When the Doctor came at noon he reported with eminent satisfaction a decided improvement in both his patients. Claude Kennilworth, contrary to one's natural expectations, was proving himself an ideal patient despite his painful injury which he steadfastly refused to acknowledge.

Even the May Girl's more subtle and mystifying complications seemed to have cleared up most astonishingly, he felt, since his previous visit.

"Oh, she's coming out all right," he assured us. "Fresh air, plenty of range, freedom from all emotional concern or distress," were the key-notes of his advice. "She's only a baby, grown woman-sized in an all too brief eighteen years," he averred.

Words, phrases, judgments, rioted only too confusedly through my mind that was already so inordinately perplexed with the whole chaotic situation.

As I said "good-bye," and turned back from the front door, I was surprised to see both my Husband and Ann Woltor standing close beside me. The constrained expressions on their faces startled me.

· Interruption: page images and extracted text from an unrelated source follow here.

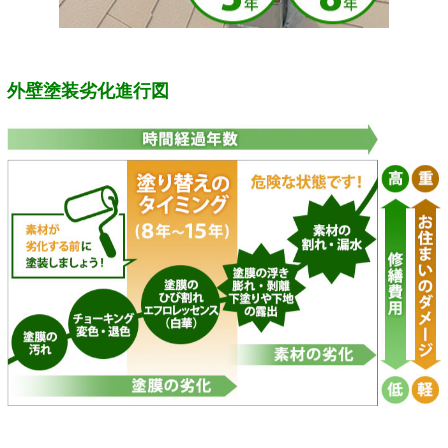
外壁塗装劣化進行図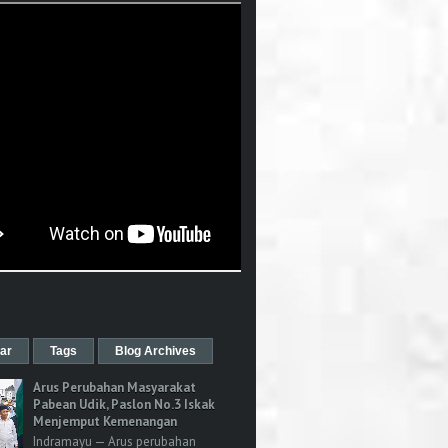
ar
Tags
Blog Archives
Arus Perubahan Masyarakat
Pabean Udik, Paslon No.3 Iskak
Menjemput Kemenangan
Indramayu — Arus perubahan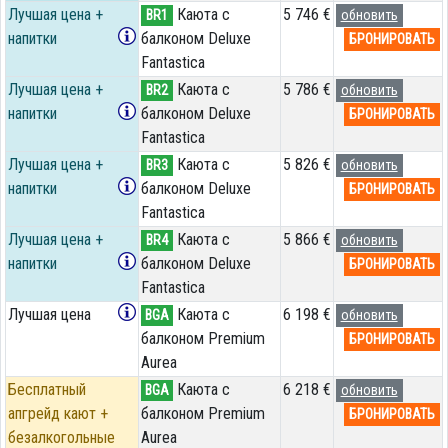
Лучшая цена +
Каюта с
5 746 €
BR1
обновить
напитки
балконом Deluxe
БРОНИРОВАТЬ
Fantastica
Лучшая цена +
Каюта с
5 786 €
BR2
обновить
напитки
балконом Deluxe
БРОНИРОВАТЬ
Fantastica
Лучшая цена +
Каюта с
5 826 €
BR3
обновить
напитки
балконом Deluxe
БРОНИРОВАТЬ
Fantastica
Лучшая цена +
Каюта с
5 866 €
BR4
обновить
напитки
балконом Deluxe
БРОНИРОВАТЬ
Fantastica
Лучшая цена
Каюта с
6 198 €
BGA
обновить
балконом Premium
БРОНИРОВАТЬ
Aurea
Бесплатный
Каюта с
6 218 €
BGA
обновить
апгрейд кают +
балконом Premium
БРОНИРОВАТЬ
безалкогольные
Aurea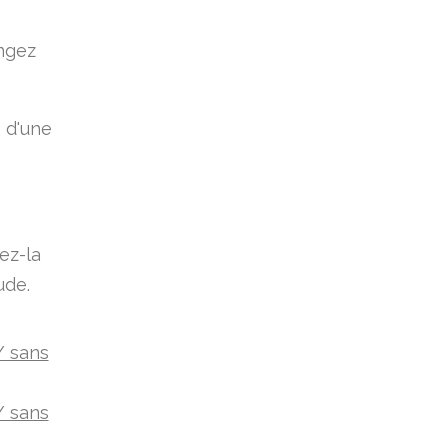
angez
n d'une
ez-la
ude.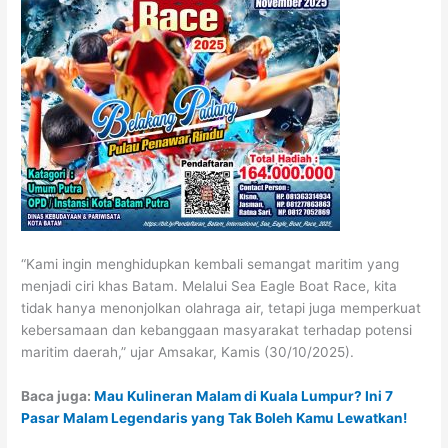
“Kami ingin menghidupkan kembali semangat maritim yang
menjadi ciri khas Batam. Melalui Sea Eagle Boat Race, kita
tidak hanya menonjolkan olahraga air, tetapi juga memperkuat
kebersamaan dan kebanggaan masyarakat terhadap potensi
maritim daerah,” ujar Amsakar, Kamis (30/10/2025).
Baca juga:
Mau Kulineran Malam di Kuala Lumpur? Ini 7
Pasar Malam Legendaris yang Tak Boleh Kamu Lewatkan!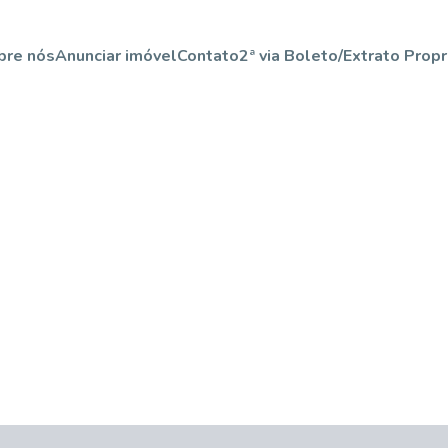
bre nós
Anunciar imóvel
Contato
2ª via Boleto/Extrato Propr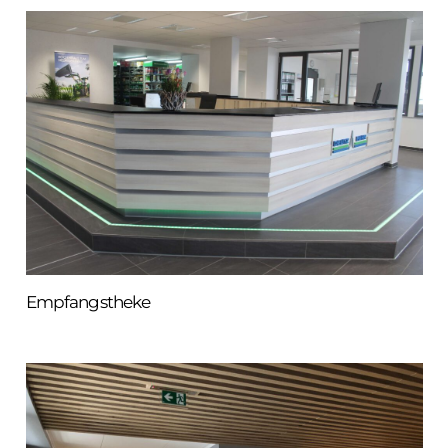
Empfangstheke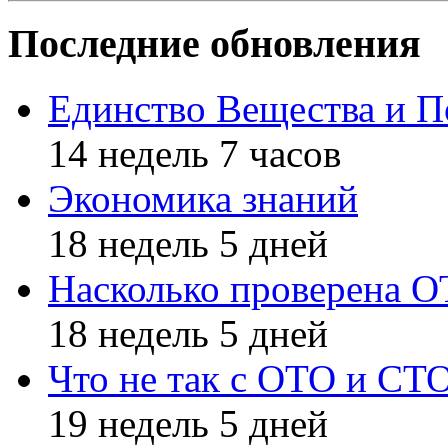
Последние обновления
Единство Вещества и П
14 недель 7 часов
Экономика знаний
18 недель 5 дней
Насколько проверена 
18 недель 5 дней
Что не так с ОТО и СТ
19 недель 5 дней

"You heard what the Doctor said," I exclaimed. "You heard his exact words—'great big overgrown baby,' he said. 'Ought to be turned out to play in a sand-pile for at least two years more.' Just a baby," I protested, "And she'll be tending her own babies before the two years are over! They are planning to marry her in September you know to a man old enough to be her grandfather—almost. To Doctor Brawne," I stormed!

"To whom?" gasped Ann Woltor. Her face was suddenly livid. "To whom?"

A horrid chill went through me. "What's Doctor Brawne to you?" I asked.

"It's time you told her," interposed my Husband, quietly.

"What is Doctor Brawne to you!" I demanded.